Apel Pagi Bawaslu Kabupaten Magelang Perkuat Kinerja dan Sinergi Program Mingguan
|
Kota Mungkid - Bawaslu Kabupaten Magelang menggelar apel pagi pada Senin (20/04/2026) sebagai bentuk penguatan kedisiplinan dan koordinasi internal. Kegiatan ini menjadi rutinitas penting dalam menjaga ritme kerja organisasi. Seluruh jajaran mengikuti apel dengan penuh semangat dan tanggung jawab. Apel pagi juga menjadi sarana penyampaian informasi terkait program kerja. Dengan demikian, seluruh pegawai memiliki pemahaman yang sama.

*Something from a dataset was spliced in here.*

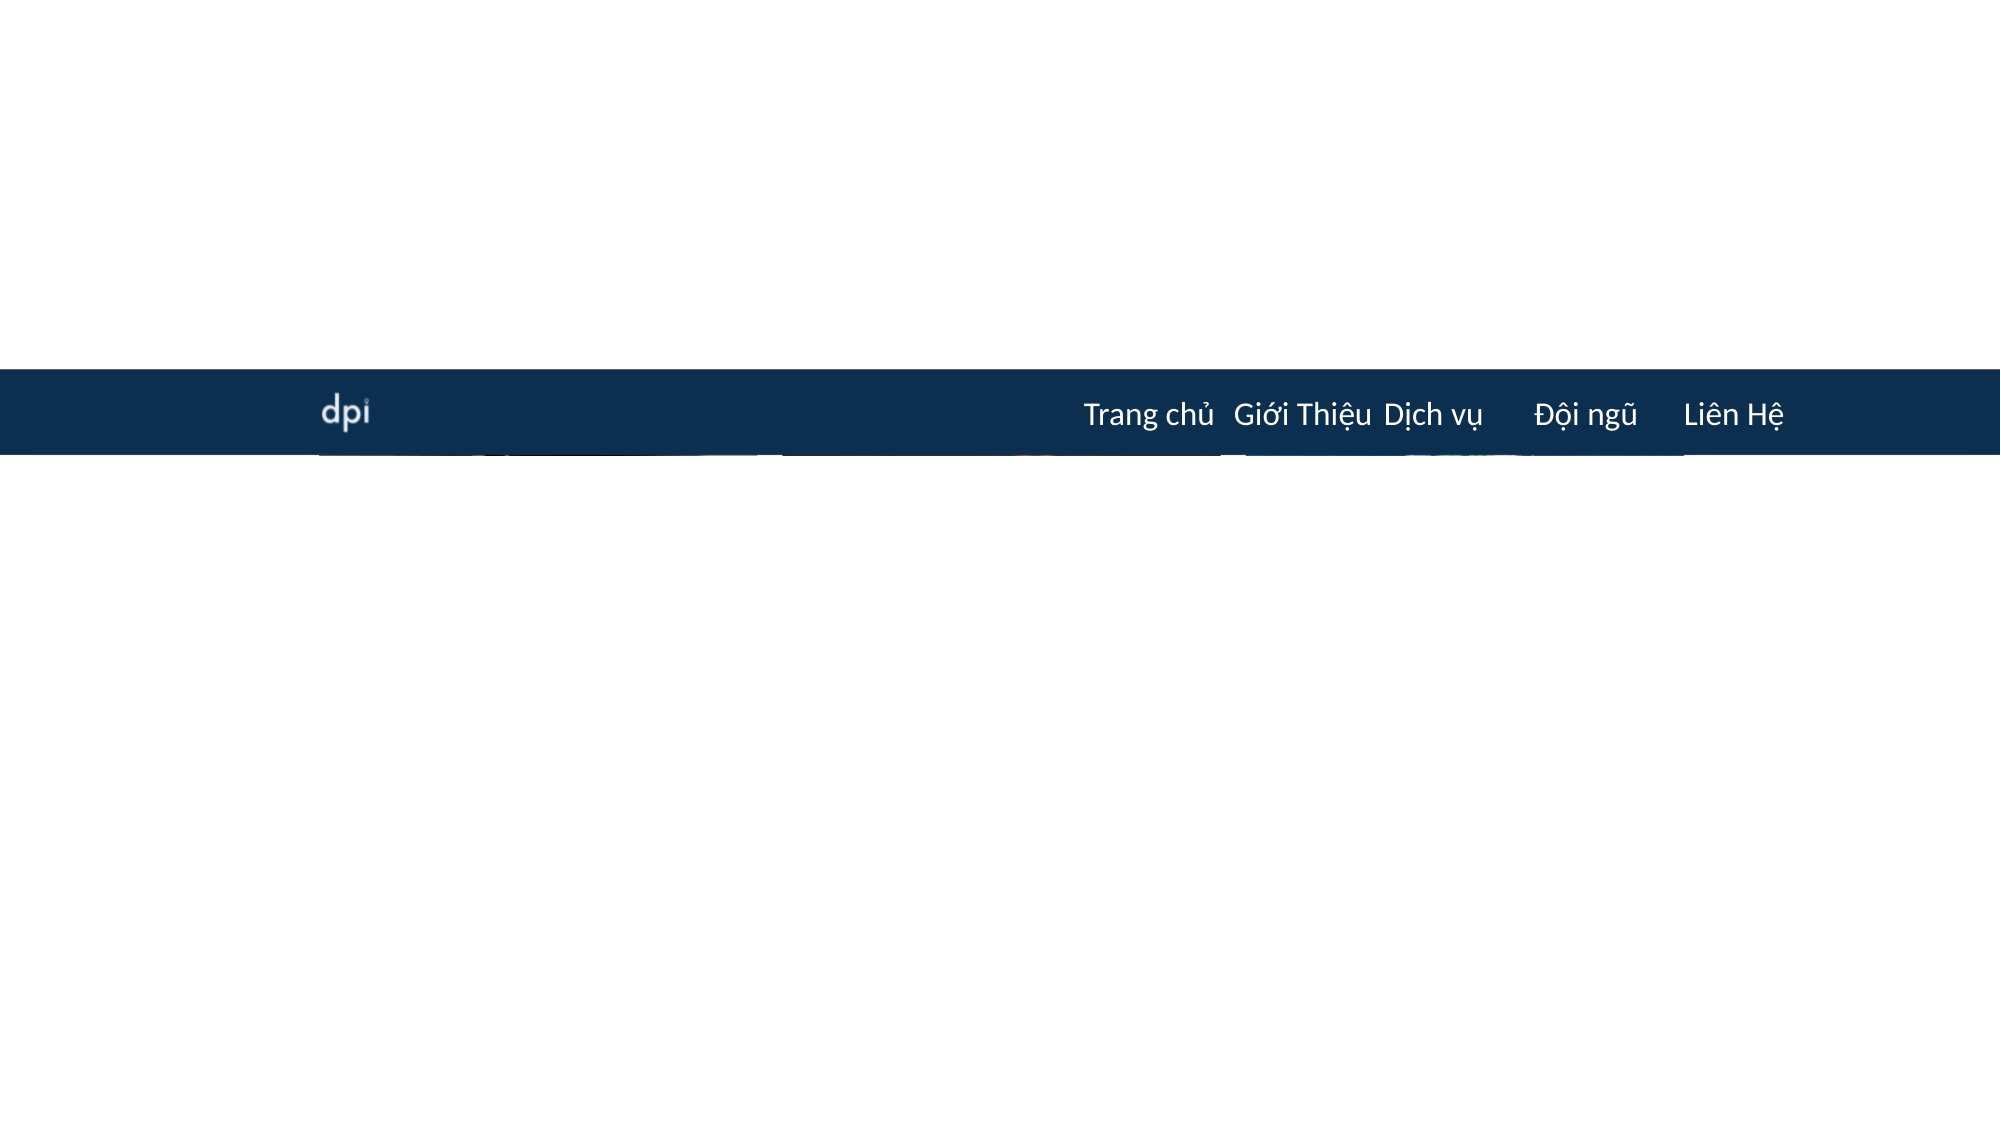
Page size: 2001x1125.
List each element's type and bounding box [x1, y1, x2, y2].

picture [0, 369, 2000, 456]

Apel pagi dipimpin oleh Plt Kepala Sekretariat, Yuni Karina, yang memberikan arahan kepada seluruh peserta. Ia menekankan bahwa penyelesaian SKP harus segera dilakukan oleh setiap pegawai. SKP merupakan bagian penting dalam sistem penilaian kinerja. Oleh karena itu, setiap target yang telah ditetapkan harus diselesaikan dengan baik. Hal ini penting untuk menjaga profesionalitas dan akuntabilitas lembaga.
Dalam kesempatan tersebut, Yuni Karina juga menyampaikan agenda kegiatan yang akan dilaksanakan pada minggu ini. Salah satunya adalah program P2P yang menjadi fokus penguatan pengawasan partisipatif. Program ini bertujuan untuk meningkatkan kesadaran masyarakat terhadap pentingnya pengawasan pemilu. Melalui kegiatan ini, masyarakat diharapkan lebih aktif dalam menjaga demokrasi. Keterlibatan masyarakat menjadi kunci keberhasilan pengawasan.
Program P2P akan dilaksanakan dengan menggandeng Saka Adhyasta sebagai mitra strategis. Kolaborasi ini diharapkan mampu menjangkau kalangan muda secara lebih luas. Saka Adhyasta dinilai memiliki peran penting dalam membangun kesadaran hukum di masyarakat. Dengan sinergi yang kuat, program pengawasan dapat berjalan lebih efektif. Hal ini juga menjadi langkah konkret dalam pencegahan pelanggaran pemilu.
Selain itu, Bawaslu Kabupaten Magelang juga akan melaksanakan program “Bawaslu Mengajar” di kampus. Program ini menjadi sarana edukasi bagi mahasiswa tentang pengawasan pemilu dan demokrasi. Mahasiswa diharapkan mampu menjadi agen pengawasan yang kritis dan berintegritas. Kegiatan ini juga memperkuat hubungan antara Bawaslu dan dunia akademik. Dengan demikian, penguatan demokrasi dapat dilakukan melalui berbagai lini masyarakat.